El croata salió un tanto acelerado (en cuatro minutos ya había hecho dos faltas a su marcador y había visto una amarilla). El francés, muy activo, lo mismo que Correa y Lemar entre líneas. Desde el primer minuto se pudo apreciar la intensidad del partido, reflejada en las cuatro tarjetas que el árbitro mostró en los primeros 20 minutos.

Arias dio profundidad al equipo por la derecha, y de sus botas nació el 1-0. El lateral colombiano acomodó bien un envío de Lemar y sacó un centro preciso que remató Kalinic como pudo, que fue con el vientre. El ariete croata no sólo dio la razón a Simeone, sino que lo celebró con él en la banda.

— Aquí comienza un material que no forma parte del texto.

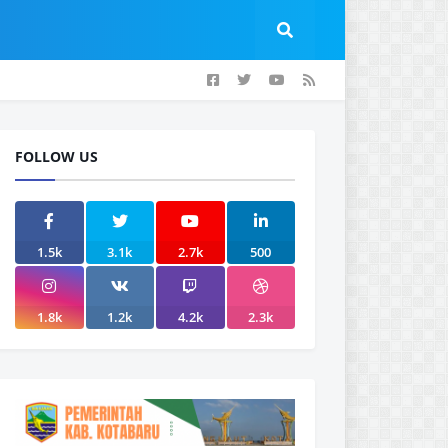
FOLLOW US
1.5k
3.1k
2.7k
500
1.8k
1.2k
4.2k
2.3k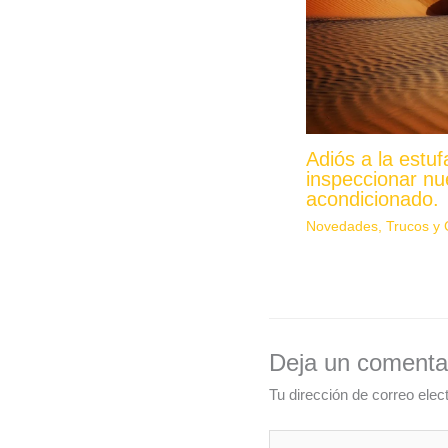
Adiós a la estu
inspeccionar nu
acondicionado.
Novedades
,
Trucos y 
Deja un comenta
Tu dirección de correo elec
Escribe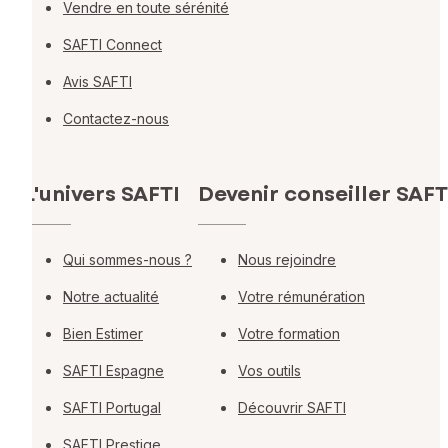
Vendre en toute sérénité
SAFTI Connect
Avis SAFTI
Contactez-nous
L'univers SAFTI
Devenir conseiller SAFT
Qui sommes-nous ?
Nous rejoindre
Notre actualité
Votre rémunération
Bien Estimer
Votre formation
SAFTI Espagne
Vos outils
SAFTI Portugal
Découvrir SAFTI
SAFTI Prestige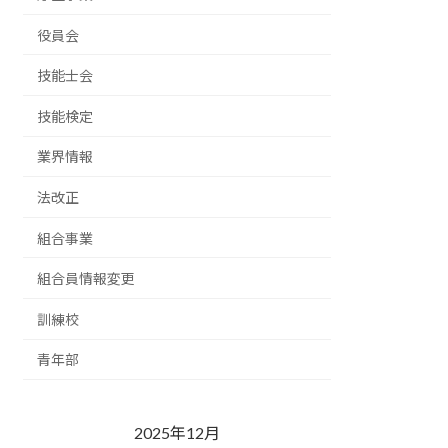
役員会
技能士会
技能検定
業界情報
法改正
組合事業
組合員情報変更
訓練校
青年部
2025年12月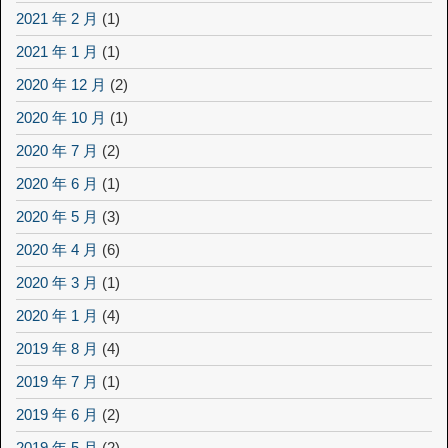
2021 年 2 月
(1)
2021 年 1 月
(1)
2020 年 12 月
(2)
2020 年 10 月
(1)
2020 年 7 月
(2)
2020 年 6 月
(1)
2020 年 5 月
(3)
2020 年 4 月
(6)
2020 年 3 月
(1)
2020 年 1 月
(4)
2019 年 8 月
(4)
2019 年 7 月
(1)
2019 年 6 月
(2)
2019 年 5 月
(2)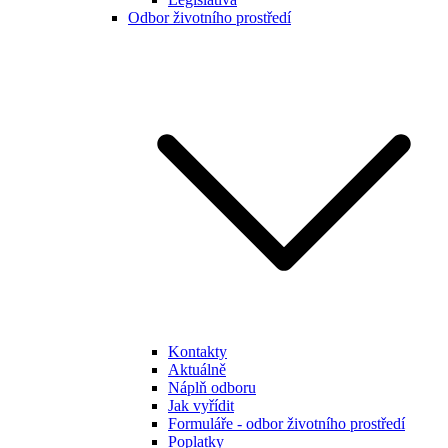
Odbor životního prostředí
Kontakty
Aktuálně
Náplň odboru
Jak vyřídit
Formuláře - odbor životního prostředí
Poplatky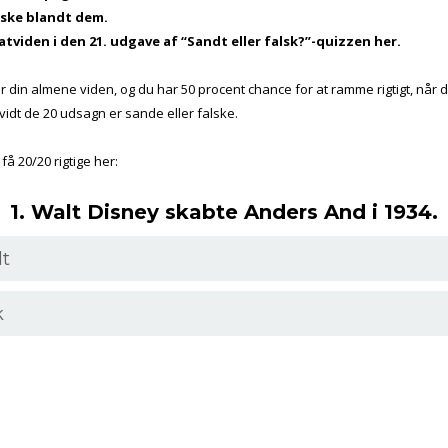
lske blandt dem.
atviden i den 21. udgave af “Sandt eller falsk?”-quizzen her.
r din almene viden, og du har 50 procent chance for at ramme rigtigt, når d
vidt de 20 udsagn er sande eller falske.
å 20/20 rigtige her:
1. Walt Disney skabte Anders And i 1934.
t
k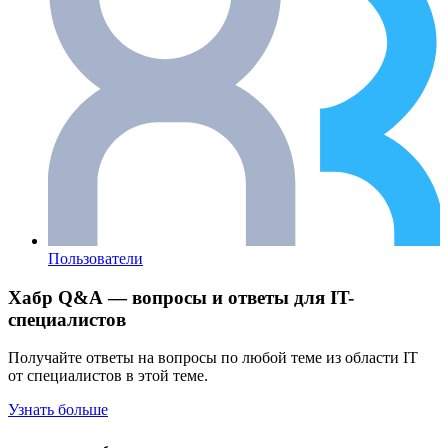
Пользователи
Хабр Q&A — вопросы и ответы для IT-
специалистов
Получайте ответы на вопросы по любой теме из области IT
от специалистов в этой теме.
Узнать больше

El Alavés apenas reaccionó, más allá de un derechazo lejano de Ibai. La peor noticia para el Atlético la trajo la rodilla de Lucas, que tuvo que dejar su lugar a Giménez tras salir mal parado en un forcejeo con el peleón Calleri, que le cayó encima.

Abelardo, al ataque

Tras el descanso, Abelardo introdujo un cambio ofensivo: Borja Bastón por Wakaso. Sin embargo, la primera ocasión del segundo tiempo fue para el Atlético: un cabezazo al poste del propio Giménez. En el 55, Simeone retiró al goleador Kalinic y dio entrada a Vitolo, justo después de una buena ocasión del Alavés, que no acertó a rematar bien Borja. Y en el 63, el Cholo agotó los cambios y puso al joven defensa Montero en lugar de Lemar.

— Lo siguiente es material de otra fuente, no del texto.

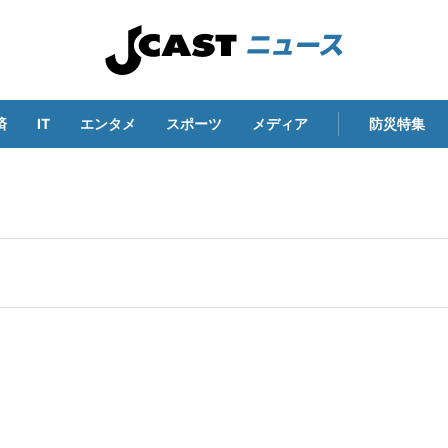
済
IT
エンタメ
スポーツ
メディア
防災特集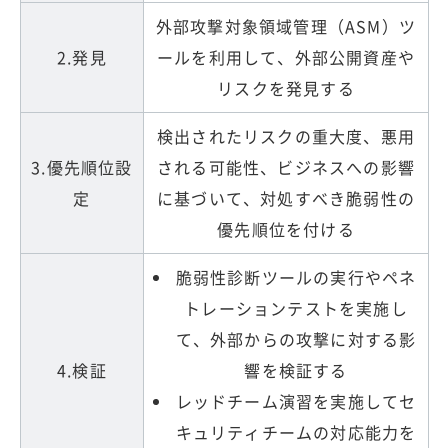
外部攻撃対象領域管理（ASM）ツ
2.発見
ールを利用して、外部公開資産や
リスクを発見する
検出されたリスクの重大度、悪用
3.優先順位設
される可能性、ビジネスへの影響
定
に基づいて、対処すべき脆弱性の
優先順位を付ける
脆弱性診断ツールの実行やペネ
トレーションテストを実施し
て、外部からの攻撃に対する影
4.検証
響を検証する
レッドチーム演習を実施してセ
キュリティチームの対応能力を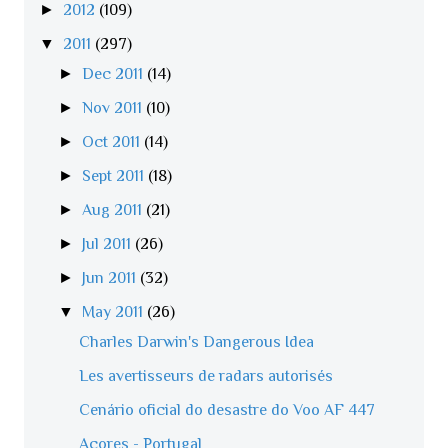
►
2012
(109)
▼
2011
(297)
►
Dec 2011
(14)
►
Nov 2011
(10)
►
Oct 2011
(14)
►
Sept 2011
(18)
►
Aug 2011
(21)
►
Jul 2011
(26)
►
Jun 2011
(32)
▼
May 2011
(26)
Charles Darwin's Dangerous Idea
Les avertisseurs de radars autorisés
Cenário oficial do desastre do Voo AF 447
Açores - Portugal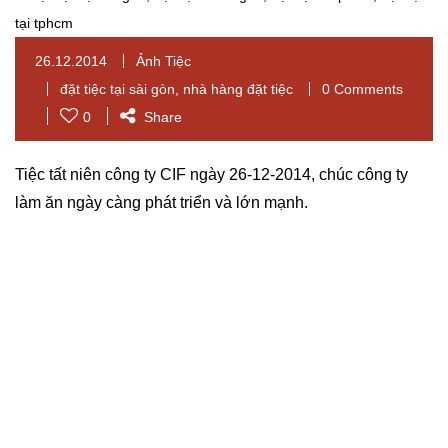
26.12.2014
Ảnh Tiệc
đặt tiệc tại sài gòn
,
nhà hàng đặt tiệc
0 Comments
0
Share
Tiệc tất niên công ty CIF ngày 26-12-2014, chúc công ty
làm ăn ngày càng phát triển và lớn mạnh.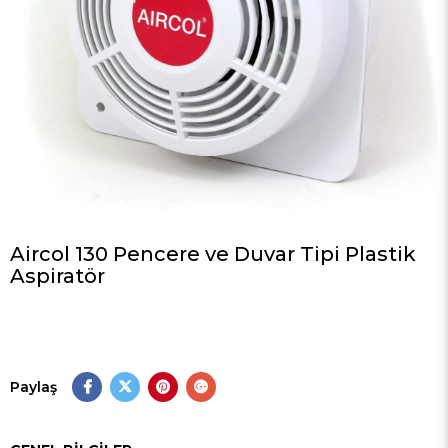
Aircol 130 Pencere ve Duvar Tipi Plastik
Aspiratör
Paylaş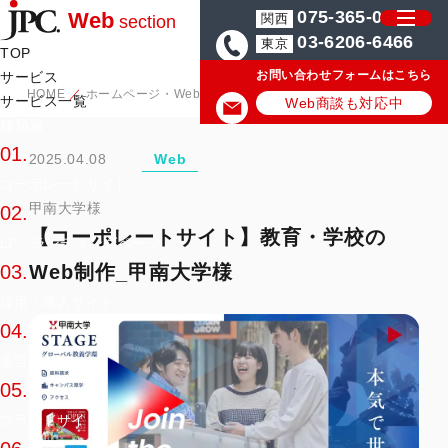
075-365-0571
Web
関西
section
03-6206-6466
東京
TOP
お問い合わせフォームはこちら
サービス
HOME
ホームページ・Web制作の実績/事例
【コーポレートサイト】
サービス一覧
Web商談も対応中
種類別
01.
2025.04.08
Web
コーポレートサイト
甲南大学様
02.
【コーポレートサイト】教育・学校の
LP・ランディングページ
Web制作_甲南大学様
03.
採用・求人サイト
04.
多言語サイト
05.
ブランドサイト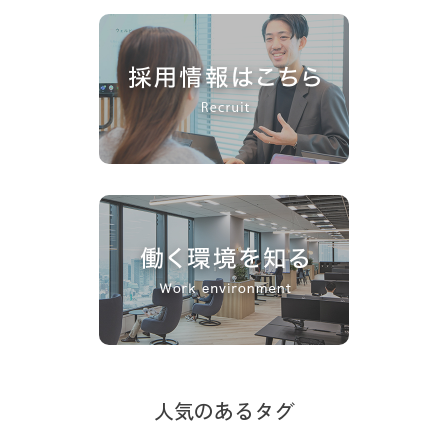
人気のあるタグ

El Alavés tenía más balón y jugaba más en campo rival que en la primera parte, aunque igualmente sin acercamientos de verdadero peligro al área de Oblak, que solventaba con autoridad todos los balones que acechaban. Lo más peligroso quizá fue un remate de espuela de Borja, que se marchó fuera.

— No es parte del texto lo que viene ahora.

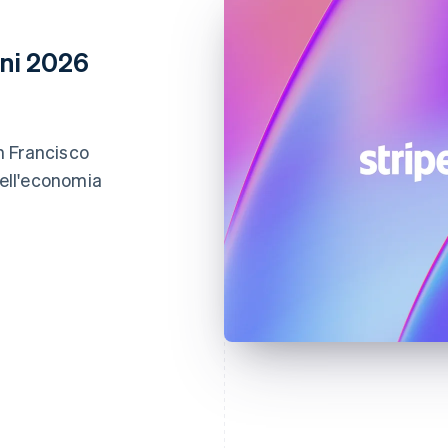
oni 2026
an Francisco
dell'economia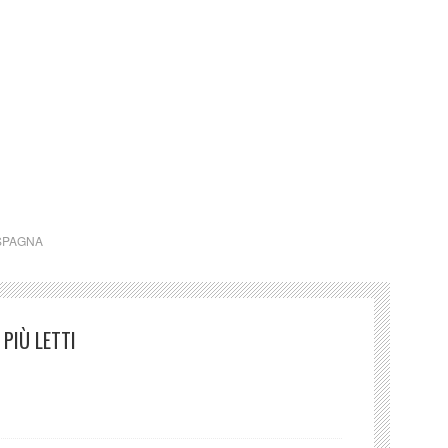
za, far nascere una riflessione, dare meraviglia in
ssere perduta e stimolare la curiosità e la voglia di
 tutta la bellezza di luci, colori e d’ombre.
SPAGNA
PIÙ LETTI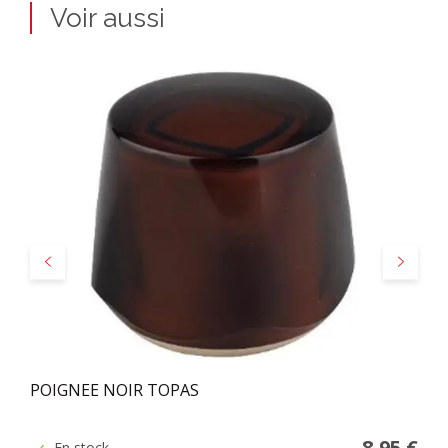
Voir aussi
Précédent
Suivant
POIGNEE NOIR TOPAS
8,95 €
En stock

Cuando más volcado estaba el equipo vasco, el Atlético le sorprendió. Vitolo recuperó en las proximidades del área y condujo el balón hasta ver la carrera de Griezmann. El francés ganó la espalda a la defensa y encaró a Pacheco. Su primer remate dio en el poste, pero en el rechace a puerta vacía no podía fallar, y no falló. Tampoco Rodrigo en el 88, cuando apareció en el área para cazar un duro disparo de Correa que había rechazado Pacheco.